Birthday Problem Monte Carlo Simulation
It’s a lot simpler to simulate this problem over arriving at it analytically.
- First, choose the group size as N.
- Then randomly assign a date to each person in that group. Instead of assigning a date in terms of day and month, we can assign a number from 1 to 365.
- Check if there are any duplicate dates in the group.
- Divide the count of occurrences with the total number of experiments performed.
From the table above that we derived analytically, we can see that at 30 people, the probability of having a shared birthday is nearly 70%. So, for our experiment, let’s run the simulation with N=30.

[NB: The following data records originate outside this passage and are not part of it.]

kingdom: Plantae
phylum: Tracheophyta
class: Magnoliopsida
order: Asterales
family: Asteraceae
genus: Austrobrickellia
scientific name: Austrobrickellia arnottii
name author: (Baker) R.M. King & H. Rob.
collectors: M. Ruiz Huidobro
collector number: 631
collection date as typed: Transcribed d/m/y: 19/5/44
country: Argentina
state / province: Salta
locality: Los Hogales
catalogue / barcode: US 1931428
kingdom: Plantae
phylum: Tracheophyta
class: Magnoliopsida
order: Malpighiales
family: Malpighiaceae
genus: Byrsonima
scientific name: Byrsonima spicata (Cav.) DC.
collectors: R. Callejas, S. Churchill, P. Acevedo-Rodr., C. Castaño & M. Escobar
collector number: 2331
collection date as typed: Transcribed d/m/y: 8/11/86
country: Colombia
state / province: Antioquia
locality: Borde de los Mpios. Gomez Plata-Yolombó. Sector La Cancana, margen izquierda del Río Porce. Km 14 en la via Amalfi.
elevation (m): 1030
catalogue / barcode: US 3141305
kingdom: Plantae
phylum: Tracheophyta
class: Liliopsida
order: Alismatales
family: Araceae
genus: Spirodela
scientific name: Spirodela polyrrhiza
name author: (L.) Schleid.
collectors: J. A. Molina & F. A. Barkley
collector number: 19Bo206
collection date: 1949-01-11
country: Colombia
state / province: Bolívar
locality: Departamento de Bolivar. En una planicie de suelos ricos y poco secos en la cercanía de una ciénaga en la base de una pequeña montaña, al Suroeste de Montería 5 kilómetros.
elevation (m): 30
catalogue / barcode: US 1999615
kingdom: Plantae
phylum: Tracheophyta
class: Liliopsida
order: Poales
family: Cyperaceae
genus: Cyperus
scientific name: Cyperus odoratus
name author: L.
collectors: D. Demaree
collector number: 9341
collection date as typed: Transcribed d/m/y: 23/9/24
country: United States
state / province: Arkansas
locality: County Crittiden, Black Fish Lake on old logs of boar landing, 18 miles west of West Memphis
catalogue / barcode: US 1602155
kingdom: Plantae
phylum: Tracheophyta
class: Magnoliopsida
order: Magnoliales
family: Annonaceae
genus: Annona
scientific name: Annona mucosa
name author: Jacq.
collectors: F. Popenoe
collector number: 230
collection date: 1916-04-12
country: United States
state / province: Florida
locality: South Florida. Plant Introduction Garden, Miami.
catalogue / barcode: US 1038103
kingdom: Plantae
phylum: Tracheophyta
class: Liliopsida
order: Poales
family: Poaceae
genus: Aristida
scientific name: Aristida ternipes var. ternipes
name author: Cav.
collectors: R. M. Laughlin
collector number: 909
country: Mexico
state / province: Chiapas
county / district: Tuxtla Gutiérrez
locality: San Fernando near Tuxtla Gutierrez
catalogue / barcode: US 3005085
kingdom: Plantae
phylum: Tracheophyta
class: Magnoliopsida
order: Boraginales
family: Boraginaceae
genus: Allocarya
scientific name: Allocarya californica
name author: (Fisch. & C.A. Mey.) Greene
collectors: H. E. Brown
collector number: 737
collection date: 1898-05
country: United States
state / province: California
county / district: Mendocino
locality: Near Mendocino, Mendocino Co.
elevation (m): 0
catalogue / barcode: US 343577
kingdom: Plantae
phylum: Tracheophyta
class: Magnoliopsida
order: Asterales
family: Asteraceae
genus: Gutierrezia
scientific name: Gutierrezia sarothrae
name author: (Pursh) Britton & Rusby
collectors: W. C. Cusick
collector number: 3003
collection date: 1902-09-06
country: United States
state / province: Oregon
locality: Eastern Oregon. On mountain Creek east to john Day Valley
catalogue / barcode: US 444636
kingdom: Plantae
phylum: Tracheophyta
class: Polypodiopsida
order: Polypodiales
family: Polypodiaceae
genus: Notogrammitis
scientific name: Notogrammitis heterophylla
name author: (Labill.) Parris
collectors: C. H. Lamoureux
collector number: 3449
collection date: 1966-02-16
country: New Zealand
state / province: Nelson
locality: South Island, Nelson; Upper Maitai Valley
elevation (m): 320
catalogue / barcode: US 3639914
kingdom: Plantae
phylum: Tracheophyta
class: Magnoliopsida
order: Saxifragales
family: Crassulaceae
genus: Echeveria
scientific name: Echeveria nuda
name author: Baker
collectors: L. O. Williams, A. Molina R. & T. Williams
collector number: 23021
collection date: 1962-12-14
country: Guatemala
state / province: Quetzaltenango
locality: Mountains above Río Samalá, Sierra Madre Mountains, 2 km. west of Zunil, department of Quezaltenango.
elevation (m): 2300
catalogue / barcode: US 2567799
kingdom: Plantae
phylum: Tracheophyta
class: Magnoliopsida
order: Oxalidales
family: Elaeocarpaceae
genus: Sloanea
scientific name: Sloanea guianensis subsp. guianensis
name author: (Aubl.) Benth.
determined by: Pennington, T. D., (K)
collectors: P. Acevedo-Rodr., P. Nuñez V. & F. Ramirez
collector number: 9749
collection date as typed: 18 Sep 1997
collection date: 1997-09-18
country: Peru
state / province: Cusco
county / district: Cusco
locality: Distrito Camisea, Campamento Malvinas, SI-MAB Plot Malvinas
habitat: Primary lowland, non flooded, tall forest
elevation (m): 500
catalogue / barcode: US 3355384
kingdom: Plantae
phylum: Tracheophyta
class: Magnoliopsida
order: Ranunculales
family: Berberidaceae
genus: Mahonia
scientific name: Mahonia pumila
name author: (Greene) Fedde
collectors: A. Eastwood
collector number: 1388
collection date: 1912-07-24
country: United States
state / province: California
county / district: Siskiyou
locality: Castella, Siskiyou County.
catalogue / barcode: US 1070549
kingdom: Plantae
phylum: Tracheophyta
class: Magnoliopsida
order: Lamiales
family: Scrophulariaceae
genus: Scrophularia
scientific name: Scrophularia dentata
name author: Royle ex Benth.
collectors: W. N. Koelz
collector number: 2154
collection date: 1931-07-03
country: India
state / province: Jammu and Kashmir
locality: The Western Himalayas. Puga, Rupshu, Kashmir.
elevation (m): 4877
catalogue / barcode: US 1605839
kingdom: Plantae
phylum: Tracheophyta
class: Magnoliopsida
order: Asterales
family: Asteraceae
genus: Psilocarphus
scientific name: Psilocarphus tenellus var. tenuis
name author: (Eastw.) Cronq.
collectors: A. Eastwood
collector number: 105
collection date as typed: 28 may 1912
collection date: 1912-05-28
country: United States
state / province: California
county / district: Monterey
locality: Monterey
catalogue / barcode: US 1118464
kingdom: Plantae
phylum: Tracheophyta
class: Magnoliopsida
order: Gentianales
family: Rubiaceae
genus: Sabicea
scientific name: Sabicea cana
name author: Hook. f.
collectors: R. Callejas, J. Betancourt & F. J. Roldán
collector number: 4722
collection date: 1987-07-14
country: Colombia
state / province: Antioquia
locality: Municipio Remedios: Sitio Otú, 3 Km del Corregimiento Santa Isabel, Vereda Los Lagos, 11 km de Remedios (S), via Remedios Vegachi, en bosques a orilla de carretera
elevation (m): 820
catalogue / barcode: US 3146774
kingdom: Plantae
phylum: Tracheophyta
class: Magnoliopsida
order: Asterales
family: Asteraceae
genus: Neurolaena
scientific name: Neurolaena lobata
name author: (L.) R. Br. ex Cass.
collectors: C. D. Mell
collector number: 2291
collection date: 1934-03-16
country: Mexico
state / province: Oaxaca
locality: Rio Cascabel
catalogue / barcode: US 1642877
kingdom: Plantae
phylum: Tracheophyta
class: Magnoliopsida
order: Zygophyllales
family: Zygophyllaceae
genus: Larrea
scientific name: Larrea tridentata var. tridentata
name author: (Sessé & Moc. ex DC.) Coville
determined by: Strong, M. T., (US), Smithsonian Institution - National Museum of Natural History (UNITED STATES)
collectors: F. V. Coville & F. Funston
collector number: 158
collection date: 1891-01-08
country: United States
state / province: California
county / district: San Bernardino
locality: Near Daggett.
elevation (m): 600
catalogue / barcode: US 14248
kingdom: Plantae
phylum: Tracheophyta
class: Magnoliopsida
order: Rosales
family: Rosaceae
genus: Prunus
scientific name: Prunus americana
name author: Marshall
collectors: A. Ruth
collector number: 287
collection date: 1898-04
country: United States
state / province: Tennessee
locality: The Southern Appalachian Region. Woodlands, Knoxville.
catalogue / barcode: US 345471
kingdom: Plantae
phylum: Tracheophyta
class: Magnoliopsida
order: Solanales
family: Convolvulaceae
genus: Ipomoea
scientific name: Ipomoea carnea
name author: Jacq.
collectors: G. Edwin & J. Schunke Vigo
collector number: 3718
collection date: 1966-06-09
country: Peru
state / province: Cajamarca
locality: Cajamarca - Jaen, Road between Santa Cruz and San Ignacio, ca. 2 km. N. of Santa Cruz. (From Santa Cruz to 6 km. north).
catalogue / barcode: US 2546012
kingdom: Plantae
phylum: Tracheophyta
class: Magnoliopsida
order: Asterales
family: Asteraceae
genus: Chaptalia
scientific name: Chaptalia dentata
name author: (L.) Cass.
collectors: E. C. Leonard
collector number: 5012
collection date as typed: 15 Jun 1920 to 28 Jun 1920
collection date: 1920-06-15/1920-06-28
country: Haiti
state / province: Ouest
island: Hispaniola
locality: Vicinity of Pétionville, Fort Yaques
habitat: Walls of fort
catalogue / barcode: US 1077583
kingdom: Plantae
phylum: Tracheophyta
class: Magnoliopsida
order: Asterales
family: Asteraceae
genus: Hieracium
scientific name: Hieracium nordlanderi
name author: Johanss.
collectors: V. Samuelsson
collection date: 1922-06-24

import matplotlib.pyplot as plt
import numpy as np
np.random.seed(10)
def contains_duplicates(X):
return len(np.unique(X)) != len(X)
shared_birthday = 0
total_number_of_experiments = 0
probabilities = []
number_of_people = 30
for experiment_index in range(0,100):
# assign dates to people
dates = np.random.choice(range(1,366), size=(number_of_people))
# check if there are duplicates
if contains_duplicates(dates):
shared_birthday+=1 # increment shared birthday
total_number_of_experiments += 1 # increment count
probability = shared_birthday/total_number_of_experiments
probabilities.append(probability)
plt.plot(probabilities)
plt.title("Output of 100 Experiments, converging to " + str(probabilities[-1]))
plt.show()
The outcomes are shown below
As can be seen in the charts above, as more and more experiments are performed, the probabilities are slowly converging to our theoretical value of 0.70 for 30 people.
Key Ideas
- The Birthday problem or Birthday paradox states that, in a set of n randomly chosen people, some will have the same birthday. In a group of 23 people, the probability of a shared birthday exceeds 50%, while a group of 70 has a 99.9% chance of a shared birthday.
- We can use conditional probability to arrive at the above-mentioned probabilities.
- Monte Carlo simulation is a way to randomly simulate a large number of events and arrive at the probability of an outcome using the results of the simulated experiments.
- Monte Carlo simulation must perform a large number of experiments, over a million usually to find where the probability is converging. The value of convergence is usually very close to the real probability.